Nel percorso di rafforzamento della propria strategia di sostenibilità, Ferroli S.p.A. ha completato l’analisi della Carbon Footprint di Organizzazione su perimetro Italia, con un approfondimento specifico sulle emissioni indirette di Scopo 3, che rappresentano la quota più rilevante dell’impronta climatica complessiva.


Metodologia e perimetro di analisi


L’analisi ha riguardato le principali fonti emissive lungo la catena del valore, prendendo in considerazione, per ciascuna categoria:

  1. Magnitudo delle emissioni;
  2. Livello di influenza dell’organizzazione;
  3. Accessibilità e qualità dei dati disponibili.


Questo approccio ha consentito di individuare le aree prioritarie su cui concentrare le azioni di riduzione e miglioramento.


Sono state analizzate le seguenti categorie emissive:

  1. Consumi energetici diretti e indiretti: gas naturale, carburanti per auto aziendali, elettricità;
  2. emissioni fuggitive: perdite di gas refrigeranti e altri gas di processo;
  3. trasporti e logistica: trasporto di materiali e rifiuti;
  4. mobilità delle persone: commuting casa-lavoro e trasferte di lavoro;
  5. beni e servizi acquistati: materiali utilizzati, packaging e lavorazioni affidate a terzisti;
  6. gestione dei rifiuti;
  7. servizi di ristorazione (mensa aziendale)


I risultati: il peso dello Scopo 3


Le emissioni complessive di gas a effetto serra dell’organizzazione ammontano a 50.847,7 tCO₂eq.

Le emissioni di Scopo 3 per l’Italia risultano pari a 45.783,8 tCO₂eq, rappresentando circa il 90% del totale.
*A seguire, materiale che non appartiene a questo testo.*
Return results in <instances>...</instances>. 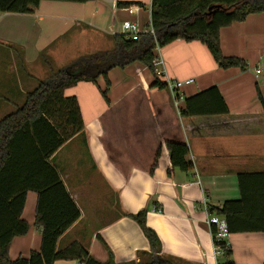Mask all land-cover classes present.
Masks as SVG:
<instances>
[{"label": "crops", "instance_id": "crops-1", "mask_svg": "<svg viewBox=\"0 0 264 264\" xmlns=\"http://www.w3.org/2000/svg\"><path fill=\"white\" fill-rule=\"evenodd\" d=\"M151 1L44 0L34 14L0 13V120L46 79L47 64L57 70L81 56L111 50L124 21L148 27ZM70 34L74 40L68 45L83 42V53L59 58L56 43ZM219 41L222 56L242 60L246 70L220 69L196 41L176 40L160 49L162 64L155 67L164 73L162 82L193 80L177 93V106L169 90L152 87L154 75L137 62L108 73V103L101 95L102 77L96 84L79 82L64 90V96L77 99L83 129L50 162L80 217L58 239L57 250L78 242L98 262H106L110 252L115 264L136 263L149 244L126 215L145 211L146 225L161 243L160 256L176 264H263L264 233L230 234L231 255L216 256L206 206L239 200L238 174L264 172V112L257 98V92L264 96V76L253 71L264 59V13L220 29ZM211 87H217L228 114L180 115L187 98ZM171 141L187 145L191 171L167 175L166 143ZM37 199L36 193L26 195L21 218L28 232L11 241V261L40 250Z\"/></svg>", "mask_w": 264, "mask_h": 264}, {"label": "trees", "instance_id": "trees-1", "mask_svg": "<svg viewBox=\"0 0 264 264\" xmlns=\"http://www.w3.org/2000/svg\"><path fill=\"white\" fill-rule=\"evenodd\" d=\"M41 1L44 0H0V13L34 14ZM46 1L86 3L92 0ZM260 13H264V0H152L153 35L141 34L136 41L124 34L114 35V46L109 51L81 56L62 69L55 70L47 64L46 79L27 93L20 107L0 120V264H55L57 261L115 264L110 252L107 261L101 263L78 242L60 250L56 248L58 239L80 217L77 205L50 162L51 156L83 129L77 99L64 96L65 89L79 82L96 84L102 77L106 86L101 95L108 103L107 77L112 69H123L137 62L154 75L155 49L176 40L201 43L220 69L237 67L244 71L245 62L222 56L219 31ZM152 87L163 90L165 83L155 77ZM257 98L264 112V96L257 92ZM179 112L182 117H209L226 115L228 108L217 87H211L187 98ZM166 147L168 176L175 169L181 172L193 169L192 162L187 160L186 144L171 141ZM237 182L240 199L225 201L220 207H208V213L223 217L229 234L264 233V172L240 173ZM29 192L38 197L35 225L41 229L40 250L31 252L27 258L11 261L8 256L11 241L28 232L21 216ZM126 217L139 225L149 244V251L139 252V261L131 264H176L160 256L161 243L146 225L145 211ZM230 255V249L225 251V256Z\"/></svg>", "mask_w": 264, "mask_h": 264}, {"label": "built area", "instance_id": "built-area-1", "mask_svg": "<svg viewBox=\"0 0 264 264\" xmlns=\"http://www.w3.org/2000/svg\"><path fill=\"white\" fill-rule=\"evenodd\" d=\"M122 33L130 38L132 41H136L141 34H151L153 35V30L149 24L148 27L142 28L137 23L131 21H124L121 24ZM156 58L154 60V66L156 64H162V58L160 56V48L155 49ZM254 75L256 77L264 76V59L258 63L253 68ZM154 76L158 78L160 81L164 76L162 70L155 67ZM165 83V89L169 90L172 94L174 101L176 102L175 105L177 106V102L180 98L177 96V93L185 86H189L193 83L192 79L187 80H170L167 79L163 81ZM206 213L208 215L207 218V225L210 228V232L213 239L214 244V252L216 256H223L225 255V251H227L228 245L226 244V240L229 237V232L227 228L226 221L223 217H219L216 215H210L208 213V207L206 206Z\"/></svg>", "mask_w": 264, "mask_h": 264}, {"label": "rangeland", "instance_id": "rangeland-1", "mask_svg": "<svg viewBox=\"0 0 264 264\" xmlns=\"http://www.w3.org/2000/svg\"><path fill=\"white\" fill-rule=\"evenodd\" d=\"M74 40L73 34H70L66 37H64L63 39H61L58 43H56V50H59L58 52V57L62 58L63 56H66L68 54L72 55L71 57H75L77 54L83 53L82 50V46H80L83 42H78V43H74L72 45L76 46V47H71L68 44H70L72 41ZM71 45V44H70ZM80 46V47H77ZM45 57H41L42 62L47 63L48 59L46 58L48 55H44ZM72 59V58H70ZM69 59V60H70ZM68 60V61H69ZM47 61V62H46ZM74 60L70 61L69 63L66 64V66H57L59 68L57 69H62L67 67L68 65H70ZM8 115V114H7Z\"/></svg>", "mask_w": 264, "mask_h": 264}]
</instances>
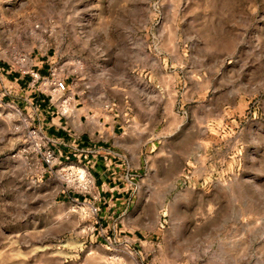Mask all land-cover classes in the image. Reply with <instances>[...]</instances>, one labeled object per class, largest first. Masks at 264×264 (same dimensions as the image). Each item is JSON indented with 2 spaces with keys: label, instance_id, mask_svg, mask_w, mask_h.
Instances as JSON below:
<instances>
[{
  "label": "rangeland",
  "instance_id": "obj_1",
  "mask_svg": "<svg viewBox=\"0 0 264 264\" xmlns=\"http://www.w3.org/2000/svg\"><path fill=\"white\" fill-rule=\"evenodd\" d=\"M37 58L114 132L125 200L45 161L46 77L0 83V264H264V0H0V68Z\"/></svg>",
  "mask_w": 264,
  "mask_h": 264
},
{
  "label": "crops",
  "instance_id": "obj_2",
  "mask_svg": "<svg viewBox=\"0 0 264 264\" xmlns=\"http://www.w3.org/2000/svg\"><path fill=\"white\" fill-rule=\"evenodd\" d=\"M37 60L38 64L32 60L30 67L32 71L46 77L43 78L47 79L45 85L38 89V94L32 90L21 93V101L26 106L33 126L47 140L48 149L53 151L56 160L63 159L64 163L70 160L84 162L94 186L96 196L93 198L102 205L106 204L101 214L107 217L111 212H118L116 202L125 200L126 189L121 188L124 159L120 156L122 148L115 146L114 132L96 121H82L74 98L70 103L71 114L61 115L60 98L55 99L57 95H52L50 91L48 79L51 67L47 60ZM0 83L9 95L20 92L21 86L25 84L28 88L34 85L30 74H13L4 68H0Z\"/></svg>",
  "mask_w": 264,
  "mask_h": 264
},
{
  "label": "built area",
  "instance_id": "obj_3",
  "mask_svg": "<svg viewBox=\"0 0 264 264\" xmlns=\"http://www.w3.org/2000/svg\"><path fill=\"white\" fill-rule=\"evenodd\" d=\"M20 62L26 63V59H21ZM27 73L31 75L33 84L38 82L39 80H41V77L37 72L30 70ZM49 74H50V78L48 80L50 81L51 92L54 95L59 96V98H60V103H61L60 114L63 116H68L72 112L71 110H69L70 103H71L72 99L68 96V94H69L68 84L64 78L57 77L56 73L54 71H52L51 69L49 70ZM42 85L44 86L45 82ZM34 133H36V132H34ZM45 161L48 164H54L56 161V157H55L54 153L47 152ZM69 168L71 169V167H69ZM74 181H76V180H74Z\"/></svg>",
  "mask_w": 264,
  "mask_h": 264
}]
</instances>
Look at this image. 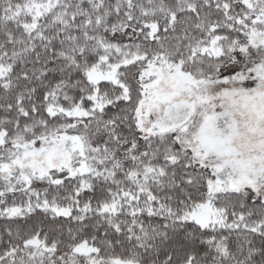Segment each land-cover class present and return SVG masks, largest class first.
<instances>
[{
	"label": "snow or ice",
	"instance_id": "6c2138e0",
	"mask_svg": "<svg viewBox=\"0 0 264 264\" xmlns=\"http://www.w3.org/2000/svg\"><path fill=\"white\" fill-rule=\"evenodd\" d=\"M0 264H264V0H0Z\"/></svg>",
	"mask_w": 264,
	"mask_h": 264
}]
</instances>
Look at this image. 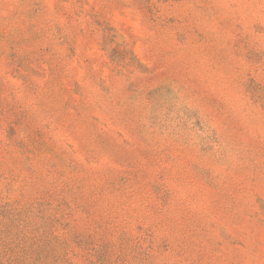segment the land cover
<instances>
[{"label": "rangeland", "instance_id": "rangeland-1", "mask_svg": "<svg viewBox=\"0 0 264 264\" xmlns=\"http://www.w3.org/2000/svg\"><path fill=\"white\" fill-rule=\"evenodd\" d=\"M0 264H264V0H0Z\"/></svg>", "mask_w": 264, "mask_h": 264}]
</instances>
Questo dato conferma come la maggior parte dell’impatto climatico dell’organizzazione sia generato da attività indirette lungo la catena del valore.
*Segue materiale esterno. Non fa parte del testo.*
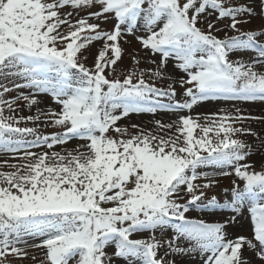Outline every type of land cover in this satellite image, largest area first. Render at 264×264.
<instances>
[{
	"label": "snow or ice",
	"instance_id": "1",
	"mask_svg": "<svg viewBox=\"0 0 264 264\" xmlns=\"http://www.w3.org/2000/svg\"><path fill=\"white\" fill-rule=\"evenodd\" d=\"M259 7L257 13L231 0H0V155L23 161L0 171V264L28 257L29 248L44 252L42 264H183L169 257L197 254L200 264H264V167L248 162L249 145L238 138L258 136L243 124L264 117L237 109L204 123L156 120L155 131L118 125L131 114L190 111L205 101H264V26L239 27L264 17V0ZM213 15L229 23L216 27ZM107 21L111 30L101 26ZM126 36L159 54L155 70L119 78ZM97 42L88 67L86 53ZM241 51L256 56L230 58ZM169 61L187 77L179 81L182 102L175 82L156 87ZM17 89L30 91L5 98ZM41 95L59 110L14 114L18 101L32 109ZM28 122L58 131L40 135L20 126ZM73 139L84 143L64 154L31 151ZM220 176H234L223 205L204 199ZM201 178L207 182L197 183ZM217 208L232 215L214 222L187 215ZM245 221L248 235L229 233Z\"/></svg>",
	"mask_w": 264,
	"mask_h": 264
},
{
	"label": "rangeland",
	"instance_id": "2",
	"mask_svg": "<svg viewBox=\"0 0 264 264\" xmlns=\"http://www.w3.org/2000/svg\"><path fill=\"white\" fill-rule=\"evenodd\" d=\"M232 4H248L249 6L253 7L257 13H260V0H231ZM71 9H65V11H70ZM93 11L97 9H92ZM80 15H84L81 13ZM78 17L74 15L71 17L73 21H75ZM209 19L213 22H216L215 15L209 17ZM91 22H99V21H91ZM113 21H107L102 23V27L106 30H111L113 27ZM229 23V20L225 19L220 22H216V27L223 28L225 24ZM264 26V17L256 16L252 18L251 25H240L239 27L241 30H249V28L254 30H260L261 27ZM206 28V24L204 25ZM227 31V29H226ZM220 38L224 37V32L215 33ZM229 35H234L235 33L228 32ZM137 35H143L142 32H138ZM124 39L129 41V43H124V40H121V45L124 48V52L120 61L117 62L115 66L117 74L119 75L120 79H123L128 72L133 70H148V69H156V64L151 63L152 60H156L159 63V54L156 56H152L149 52L141 47L139 42L133 36H126ZM101 47V43L97 42L92 48L91 53H86L89 55V59L86 61V65L91 67L93 64L94 56L98 48ZM256 53L252 51H241L239 53H232L230 54V58L232 60H243V61H250L251 59L255 58ZM133 58L139 60V64H134ZM175 61H169L167 68L165 69V79L163 80H156V87L167 89L170 83L175 82V88L177 90V97L175 99L183 101V97L180 95L182 93V89L180 88V79L181 77L187 78L186 74L181 72L179 69L174 68ZM170 76L171 79H167ZM111 78V77H109ZM145 79H149L148 75L145 76ZM7 83V82H6ZM11 87V84H9ZM187 87V86H186ZM29 89H17L10 93L5 94L6 99H13L16 95L20 92L24 94L29 93ZM37 99L40 103L37 106H33L32 109H28L25 106L24 101H18V107L16 115L19 116H35L37 114V108L48 111L56 110L58 111V106L53 102L52 98L47 95L38 96ZM167 103L168 101H163ZM237 109L240 110L245 116H255V117H264V101L256 100L254 102H245V101H225V100H214V101H205L196 106H194L190 111L184 110L179 112H166V111H158L155 115L142 113V114H131L129 117L118 121V125L120 126H130L132 124H137L143 127L147 131H155L156 125L155 121L160 120L162 123L168 124L173 123L175 124L178 121L180 116H191L193 119L198 120L199 123H204L206 119H213L214 117L212 114L219 113V115L224 114H232L235 115L237 113ZM5 115H8L7 110L5 111ZM21 127H36L38 134L40 135H50L58 129L49 126H45L42 122L32 123L28 122L27 124L21 123ZM234 126H240L239 123L235 124ZM246 128H251L253 132L257 133L258 136L252 135H244L239 136L238 138L242 139L246 144L249 145L250 155L247 157L248 162L253 163L256 170H261L264 167V120H249L245 121L243 124ZM173 132L175 129L172 130ZM167 132V130H165ZM161 135L165 133L161 132ZM171 135V133H168ZM196 134L200 135V130L197 128ZM211 135V134H210ZM28 140L34 139L32 136L27 137ZM84 143L83 141L73 139L66 145H57L53 149H47L46 147L41 148H32L31 151L33 152H61L64 154L66 151H71L77 148L80 144ZM83 150V149H81ZM19 155H22L19 154ZM7 161V163H5ZM23 163L22 160L19 159V156L14 157L12 154H5L0 155V171H12L13 169L9 168L8 165L10 164H21ZM204 171L211 172L212 169H204ZM217 183L209 189H205V200L210 199L211 197L215 196L218 202L223 205L226 200L229 199L230 190L232 188V181L234 176H220L215 178ZM207 180L201 178L197 181V183H205ZM243 185L241 184V187ZM225 189L229 190V194L225 193ZM191 219H204L206 222H214L224 220L232 215V213L226 209L217 208L211 211L200 212L195 209L190 211L187 214ZM247 216V213H245ZM245 228L241 229L238 226H230L228 228L229 233L233 235H248L247 229V221H245ZM31 243H39V239H35L30 241ZM112 249H109L111 252ZM35 257V259H33ZM169 259H177L178 261H183V264H200L199 256L197 255H189L185 257H169ZM44 260V252L39 248H29L28 249V257L22 260H14L13 264H42ZM116 264H123L122 261L116 260Z\"/></svg>",
	"mask_w": 264,
	"mask_h": 264
}]
</instances>
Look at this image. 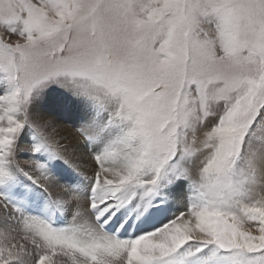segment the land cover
Instances as JSON below:
<instances>
[{
    "label": "snow or ice",
    "instance_id": "1",
    "mask_svg": "<svg viewBox=\"0 0 264 264\" xmlns=\"http://www.w3.org/2000/svg\"><path fill=\"white\" fill-rule=\"evenodd\" d=\"M0 264H264V0H0Z\"/></svg>",
    "mask_w": 264,
    "mask_h": 264
},
{
    "label": "rangeland",
    "instance_id": "2",
    "mask_svg": "<svg viewBox=\"0 0 264 264\" xmlns=\"http://www.w3.org/2000/svg\"><path fill=\"white\" fill-rule=\"evenodd\" d=\"M58 133H56V139H59V140H62L64 143H69V142H74L75 141V131L74 129H72L70 126H67V125H58V130H57ZM72 132V133H71ZM74 137H73V136ZM85 159H83V156H82V159H80L78 161V163H80V166L82 167V171H87L89 170V172H93L94 168H95V165H94V162L92 161L91 157L88 156V160L85 161V163L83 162ZM25 161L23 159H21V163H24ZM64 260H67V258H63Z\"/></svg>",
    "mask_w": 264,
    "mask_h": 264
},
{
    "label": "bare ground",
    "instance_id": "3",
    "mask_svg": "<svg viewBox=\"0 0 264 264\" xmlns=\"http://www.w3.org/2000/svg\"><path fill=\"white\" fill-rule=\"evenodd\" d=\"M57 130H58V128H57ZM58 133V132H57ZM72 133V132H71ZM73 136V135H72ZM74 137V136H73ZM83 159H85L83 162L85 163V161L86 160H88V156H83ZM82 167H83V165H82ZM82 167H81V169H82ZM83 170V169H82ZM87 171H89V170H87Z\"/></svg>",
    "mask_w": 264,
    "mask_h": 264
}]
</instances>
Piano di miglioramento e prospettive future


Sulla base dei risultati ottenuti, è stato identificato un piano di miglioramento specifico finalizzato alla riduzione progressiva delle emissioni di gas a effetto serra, con particolare attenzione alle categorie di Scopo 3 a maggiore impatto e su cui l’organizzazione può esercitare un maggiore livello di influenza.

Il piano prevede azioni mirate su processi, fornitori e comportamenti, nonché il progressivo rafforzamento della qualità e copertura dei dati, in coerenza con il Piano di Sostenibilità e gli obiettivi ESG aziendali.

In un’ottica di miglioramento continuo, a partire dal 2026 il perimetro di rendicontazione della Carbon Footprint sarà esteso alle filiali europee, consentendo una visione più completa e rappresentativa dell’impatto climatico complessivo dell’organizzazione lungo l’intera catena del valore.